This year’s most endangered buildings list has been announced by Preservation Chicago featuring influential structures across the city. In its 21st year, the list covers multiple buildings that are at risk for demolition which have contributed to the city’s architectural and cultural legacy. Some entries may appear on the list multiple years, last year’s list can be found here.
The Century and Consumers Buildings – The Loop
The two-building complex is the only repeat on this year’s list from 2022’s located at 202 and 220 S State Street, with the Century Building going up in 1915 from architects Holabird & Roche and the Consumers Building in 1913 by Jenney, Mundie & Jensen. The terra-cotta clad steel-frame structures are some of the earliest skyscrapers and contribute to the history around the proposed UNESCO Early Chicago Skyscrapers world heritage site.
However due to their adjacency to the federal courthouse building to the rear the federal government has set aside $52 million to demolish them, as any potential project could not utilize the west-facing windows. However there is one proposal which is being ignored to turn them into a collaborative archives center closing up the windows in question, if demolished the government plans to turn the site into a fenced-off security zone with perimeter landscaping. A Change.org petition has been set up to save the structures found here. Due to a recent demolition permit for the small building connecting the two, efforts to landmark them have been revived this week.
Werner Brothers Storage Building – Rogers Park
Designed by George S Kingsley in 1921, the six-story facility at 7613 N Paulina Street was known as Chicago’s most beautiful warehouse when it opened. Its front facade features ornate monochromatic glazed terra-cotta detailing in a renaissance-revival style, with fanciful cornice and window frames. However plans were announced last year to demolish the structure for an affordable housing project, though Preservation Chicago recommends incorporating the building into the proposal which would also grant them tax credits.
Jeffery Theater Building & Spencer Arms Hotel – South Shore
The Prairie-style structure at 7054 S Jeffery Boulevard was built in 1924 and designed by William P Doerr to be an anchor of the neighborhood. Closed in 1976, its ornate glazed facade and green roof tiles have sat vacant with the main auditorium demolished in the 1980’s for a drive-thru bank. Now the whole complex is in jeopardy as demolition permits were applied for in 2020 with plans to replace them with a new entertainment complex, though no updates have been given on that.
The Warehouse – West Loop
The vernacular style building at 206 S Jefferson Street went up in 1906 with a cream and green glazed-brick facade. Though rather unassuming, in 1975 nightlife organizer Robert Williams purchased the warehouse and turned it into a three-level nightclub, first frequented by gay Black men before becoming popular to the greater Chicago audience. One of the main reasons for its popularity was due to DJ Frankie Knuckles who pioneered House Music due to the warehouse name. A Change.org petition has also been started to save the structure found here. Due to is cultural significance, initial discussion on granting a landmark status have begun.

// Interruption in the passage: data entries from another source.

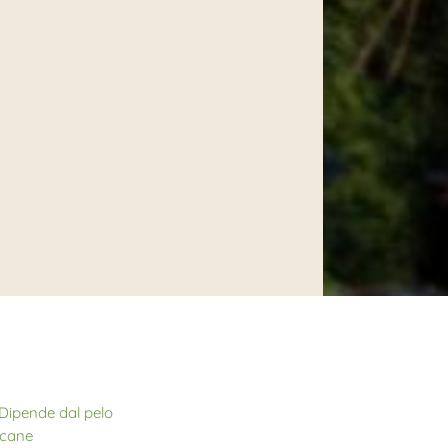
 Dipende dal pelo
 cane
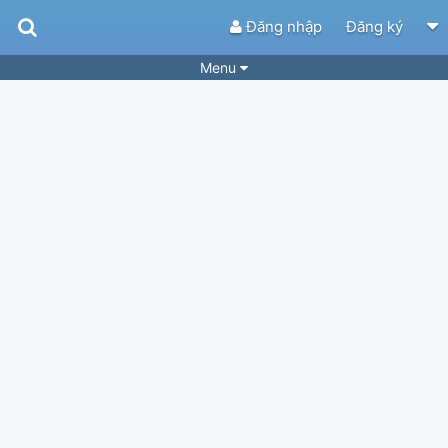
Đăng nhập
Đăng ký
Menu
Bài hát
Guitar Tabs
Playlist
Hợp âm
Điệu bài hát
Thể loại
Tìm theo hợp âm
Tải ứng dụng
Yêu cầu hợp âm
Thành Viên
Khóa học
Quản lý
34
Tắt quảng cáo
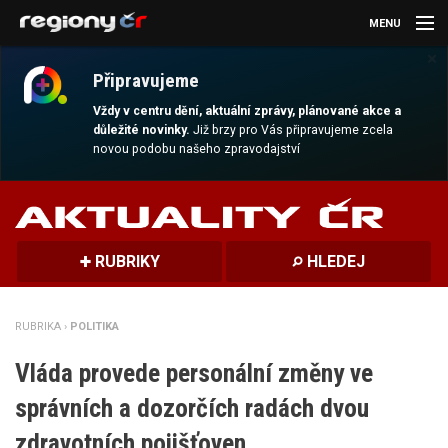
MENU
×
AKTUALITY
Připravujeme
KULTURA
Vždy v centru dění, aktuální zprávy, plánované akce a
důležité novinky.
Již brzy pro Vás připravujeme zcela
novou podobu našeho zpravodajství
SPORT
CESTOVÁNÍ
MAGAZÍN
RUBRIKY
HLEDEJ
DALŠÍ
RUBRIKA ›
POLITIKA
REGION
Vláda provede personální změny ve
správních a dozorčích radách dvou
zdravotních pojišťoven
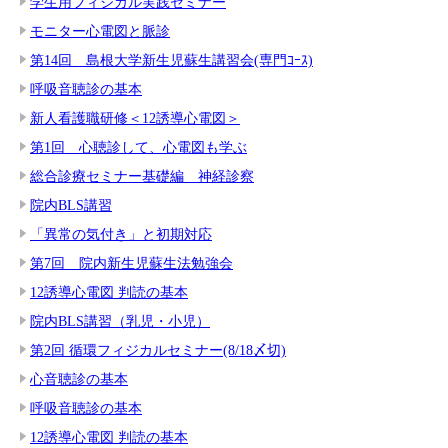
学生用フィジカル実践セミナー
モニター心電図と脈診
第14回 島根大学新生児蘇生講習会(専門ｺｰｽ)
呼吸音聴診の基本
新人看護職研修＜12誘導心電図＞
第1回 心聴診して、心電図も学ぶ
総合診療セミナー基礎編 神経診察
院内BLS講習
「異常の気付き」と初期対応
第7回 院内新生児蘇生法勉強会
12誘導心電図 判読の基本
院内BLS講習（乳児・小児）
第2回 循環フィジカルセミナー(8/18〆切)
心音聴診の基本
呼吸音聴診の基本
12誘導心電図 判読の基本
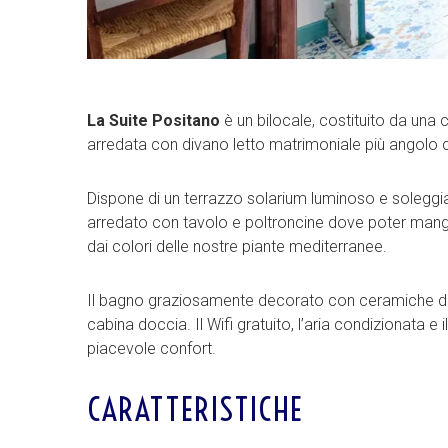
La Suite Positano
è un bilocale, costituito da un
arredata con divano letto matrimoniale più angolo
Dispone di un terrazzo solarium luminoso e soleggiat
arredato con tavolo e poltroncine dove poter mangia
dai colori delle nostre piante mediterranee.
Il bagno graziosamente decorato con ceramiche di
cabina doccia. Il Wifi gratuito, l’aria condizionata 
piacevole confort.
CARATTERISTICHE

Southwest Side Industrial Buildings – McKinley Park & Pilsen
Consisting of three buildings including the Continental Can Company Building at 3815 S Ashland Avenue in the Central Manufacturing District, The Damen Silos at 2860 S Damen Avenue in McKinley Park, and the Fisk Power Station at 1111 W Cermak Road in Pilsen:
The Continental Can Company Building was built in 1920 and designed by Samuel Scott Joy with a large focal tower clad in Gothic terra-cotta detailing. Part of the Central Manufacturing District which is known as the nation’s first modern planned industrial district, the now vacant site had a plan brought forward in 2022 to demolish it for a cold-storage facility.
The Damen Silos were built in 1906 by the Topeka & Santa Fe Railroad on a 23.4-acre site featuring 35 storage silos with the capacity for one million bushels of grain. The site contributed towards Chicago’s domination of the grain world before closing in 1977 due to an explosion, sitting vacant as a canvas for street-artists since then. Now a plan to demolish them for other industrial uses including the storage of 100 trucks.

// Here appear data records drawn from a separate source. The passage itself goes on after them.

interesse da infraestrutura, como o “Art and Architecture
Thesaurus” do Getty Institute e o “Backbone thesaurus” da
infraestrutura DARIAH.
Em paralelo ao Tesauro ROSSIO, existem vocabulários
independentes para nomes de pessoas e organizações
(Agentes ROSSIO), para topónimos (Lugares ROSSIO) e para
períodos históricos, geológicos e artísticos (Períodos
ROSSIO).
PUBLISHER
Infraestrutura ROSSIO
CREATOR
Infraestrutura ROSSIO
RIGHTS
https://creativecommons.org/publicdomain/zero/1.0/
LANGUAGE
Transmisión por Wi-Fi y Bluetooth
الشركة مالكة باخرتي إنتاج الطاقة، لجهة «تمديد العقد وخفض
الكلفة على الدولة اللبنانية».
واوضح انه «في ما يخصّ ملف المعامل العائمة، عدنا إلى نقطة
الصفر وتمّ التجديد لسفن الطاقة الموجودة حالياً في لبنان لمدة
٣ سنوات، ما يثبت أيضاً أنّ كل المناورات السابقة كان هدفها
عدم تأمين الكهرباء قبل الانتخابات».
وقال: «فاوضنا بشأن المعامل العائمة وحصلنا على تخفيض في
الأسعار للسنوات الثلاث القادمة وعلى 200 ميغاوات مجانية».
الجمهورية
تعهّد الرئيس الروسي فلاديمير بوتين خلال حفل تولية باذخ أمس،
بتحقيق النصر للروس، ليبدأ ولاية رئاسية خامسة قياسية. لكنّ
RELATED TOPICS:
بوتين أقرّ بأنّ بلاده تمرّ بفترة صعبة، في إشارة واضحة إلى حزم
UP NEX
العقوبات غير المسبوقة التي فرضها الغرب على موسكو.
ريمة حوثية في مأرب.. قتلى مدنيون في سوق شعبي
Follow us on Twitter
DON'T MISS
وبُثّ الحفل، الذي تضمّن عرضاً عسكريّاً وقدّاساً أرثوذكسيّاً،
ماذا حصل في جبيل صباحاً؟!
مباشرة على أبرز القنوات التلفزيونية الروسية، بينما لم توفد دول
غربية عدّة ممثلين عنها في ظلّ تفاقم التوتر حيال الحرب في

The Fisk Power Station sits on the edge of the Chicago River in Pilsen built in 1903 and created the world’s largest coal-fired electrical generators, with the systems created here becoming the norm around the world. The multi-structure 50-acre site features Renaissance-revival details important to the city’s industrial past; currently no plans are on the table for the complex.
Built by various architects between the 1890’s to 1940’s ranging from small structures to high-rises, the style grew in popularity post Chicago Fire of 1871 due to its inexpensive and fire-proof nature. Chicago became one of the nation’s centers for the material with multiple buildings on this list featuring the material. Though this nomination doesn’t state specific structures, the style is scattered across the city but is facing the increasing demolition pressure as few are actually landmarked.
Taft Hall – UIC
Located at 826 S Halsted Street and built in 1965, the Walter Netsch-designed structure was a part of the visionary original UIC campus though many of its main features were demolished due to their inefficiency. The Brutalist facade features long bands of concrete grills with a field of thin windows piercing through and is part of three identical buildings, however in 2022 the university announced plans to re-skin the hall completely with a new glass facade.